Is This Still Hip?
Teeth blackening was once the most common form of body modification in the areas where it was practiced – Micronesia, Melanesia, in Southeast Asia from Sumatra to Timor, and from Malaysia to China and northwest India as well as Japan and Taiwan. The practice began in prehistoric times (sometimes deliberately blackened teeth on skeletons are uncovered during archeological digs) but generally started to die out when each area encountered the Western white teeth ideal. It didn’t help that teeth blackening was often a part of religious rituals that Western colonizers or missionaries attempted to stamp out – in some areas, teeth blackening was even outlawed. As a result of cultural and religious pressure, teeth blacking is now rarely practiced. You can still see black teeth sported by some older Vietnamese countrywomen, but they say that their teeth aren’t as black as they should be, since the dye, usually applied for annual touch-ups, is no longer available. That really bums me out.
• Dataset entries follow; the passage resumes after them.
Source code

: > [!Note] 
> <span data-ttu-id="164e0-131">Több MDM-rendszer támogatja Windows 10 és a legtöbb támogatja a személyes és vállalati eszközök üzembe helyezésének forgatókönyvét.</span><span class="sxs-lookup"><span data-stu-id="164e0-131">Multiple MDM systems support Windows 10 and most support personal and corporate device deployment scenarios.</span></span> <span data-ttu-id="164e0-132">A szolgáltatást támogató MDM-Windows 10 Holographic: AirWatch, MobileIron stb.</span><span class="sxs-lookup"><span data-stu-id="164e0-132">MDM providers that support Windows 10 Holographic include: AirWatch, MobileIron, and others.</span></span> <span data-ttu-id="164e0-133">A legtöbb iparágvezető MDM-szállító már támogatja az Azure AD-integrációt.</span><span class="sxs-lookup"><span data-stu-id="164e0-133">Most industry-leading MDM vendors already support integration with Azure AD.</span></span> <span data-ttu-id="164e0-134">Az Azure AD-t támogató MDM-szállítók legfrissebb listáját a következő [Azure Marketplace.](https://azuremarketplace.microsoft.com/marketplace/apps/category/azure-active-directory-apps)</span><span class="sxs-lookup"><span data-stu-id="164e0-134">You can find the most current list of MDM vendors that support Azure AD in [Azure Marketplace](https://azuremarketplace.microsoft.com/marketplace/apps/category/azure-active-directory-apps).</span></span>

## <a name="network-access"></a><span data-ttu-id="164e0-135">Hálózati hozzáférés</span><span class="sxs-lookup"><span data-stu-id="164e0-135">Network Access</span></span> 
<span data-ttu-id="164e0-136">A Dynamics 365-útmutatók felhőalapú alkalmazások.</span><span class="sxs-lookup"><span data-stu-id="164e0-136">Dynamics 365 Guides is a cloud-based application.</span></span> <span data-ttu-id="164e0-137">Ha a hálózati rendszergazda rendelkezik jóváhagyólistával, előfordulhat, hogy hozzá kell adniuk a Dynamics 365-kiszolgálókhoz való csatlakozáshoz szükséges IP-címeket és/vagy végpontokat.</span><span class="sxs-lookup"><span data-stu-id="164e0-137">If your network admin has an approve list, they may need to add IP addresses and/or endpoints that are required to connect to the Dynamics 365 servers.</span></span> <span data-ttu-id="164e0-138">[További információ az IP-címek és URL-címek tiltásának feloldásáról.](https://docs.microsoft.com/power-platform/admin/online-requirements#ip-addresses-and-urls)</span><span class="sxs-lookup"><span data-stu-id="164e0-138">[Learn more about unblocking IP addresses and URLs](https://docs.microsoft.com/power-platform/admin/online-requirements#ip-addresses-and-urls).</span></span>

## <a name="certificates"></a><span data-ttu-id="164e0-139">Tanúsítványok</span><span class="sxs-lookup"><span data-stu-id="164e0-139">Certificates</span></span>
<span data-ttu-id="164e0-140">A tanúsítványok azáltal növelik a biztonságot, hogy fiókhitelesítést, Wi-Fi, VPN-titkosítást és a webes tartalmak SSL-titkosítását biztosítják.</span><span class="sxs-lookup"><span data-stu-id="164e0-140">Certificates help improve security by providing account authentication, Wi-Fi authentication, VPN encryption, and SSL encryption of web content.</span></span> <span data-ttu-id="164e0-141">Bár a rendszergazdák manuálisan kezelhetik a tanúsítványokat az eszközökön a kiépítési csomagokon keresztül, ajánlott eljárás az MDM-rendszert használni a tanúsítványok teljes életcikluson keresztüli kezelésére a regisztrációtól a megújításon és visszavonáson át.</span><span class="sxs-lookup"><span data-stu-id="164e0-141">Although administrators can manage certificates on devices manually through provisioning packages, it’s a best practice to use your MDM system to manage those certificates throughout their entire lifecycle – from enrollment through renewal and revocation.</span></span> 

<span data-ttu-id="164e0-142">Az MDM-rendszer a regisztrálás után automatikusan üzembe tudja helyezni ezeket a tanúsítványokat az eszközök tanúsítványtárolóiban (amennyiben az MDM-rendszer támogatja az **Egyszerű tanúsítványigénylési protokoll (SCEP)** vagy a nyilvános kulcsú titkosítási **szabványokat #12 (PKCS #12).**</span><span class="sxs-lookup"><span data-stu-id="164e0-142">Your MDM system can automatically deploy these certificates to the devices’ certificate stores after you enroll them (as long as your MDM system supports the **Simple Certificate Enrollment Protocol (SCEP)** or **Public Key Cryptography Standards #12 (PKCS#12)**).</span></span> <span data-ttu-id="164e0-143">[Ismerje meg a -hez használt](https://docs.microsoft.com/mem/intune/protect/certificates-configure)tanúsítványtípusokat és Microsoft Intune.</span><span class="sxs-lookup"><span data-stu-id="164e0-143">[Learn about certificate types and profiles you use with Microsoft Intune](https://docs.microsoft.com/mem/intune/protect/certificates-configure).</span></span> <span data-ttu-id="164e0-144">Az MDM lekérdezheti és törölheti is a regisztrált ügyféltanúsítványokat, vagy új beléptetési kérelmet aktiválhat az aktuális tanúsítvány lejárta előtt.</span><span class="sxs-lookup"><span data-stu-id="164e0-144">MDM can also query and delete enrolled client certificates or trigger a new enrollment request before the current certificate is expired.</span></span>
Call to action for Brooklyn organic DIY homesteader intellectuals – produce a microfinanced teeth-blackening collective, please!
It Doesn’t Matter if You’re Black or White…
“Our hostess, small, fat, good-natured, and polite, showing black-lacquered teeth between rosy lips, like ripe seeds in a watermelon, bustled about….” As you can see from this 1890 letter from an American artist living in Japan published in the Century magazine, Americans have long made fun of teeth blackening and similar cultural traditions that go against our ideal of a toothy white smile.
Today, men and women in America are going through some strange and painful procedures to lighten and brighten their teeth. Getting caps or veneers requires filing down the teeth, then adhering a new shiny white surface to the remaining tooth nubbin. You can opt to just whiten your actual teeth with a variety of strips, pastes, and potions – but isn’t voluntarily putting all sorts of chemicals in your mouth kind of strange? Especially since my dentist (who is the greatest dentist ever, and does things like pull out gruesome before and after shots of patients if you do something like say “so, what’s the craziest thing you’ve seen someone do to their teeth?” (Answer, FYI, is using Super Glue to repair cracks in an effort to avoid dentistry visits (PS: this doesn’t work))) recently told me that most people pick a shade of white for their new teeth that is brighter than anything seen in nature. His clients don’t listen when he tries to steer them towards more subdued, natural veneers. This may be due to the fact that when they turn on their TVs, they see a whole lot of this:
A long and painful process to make your teeth a non-natural color? Looks like we have more in common with tooth blackeners than we thought.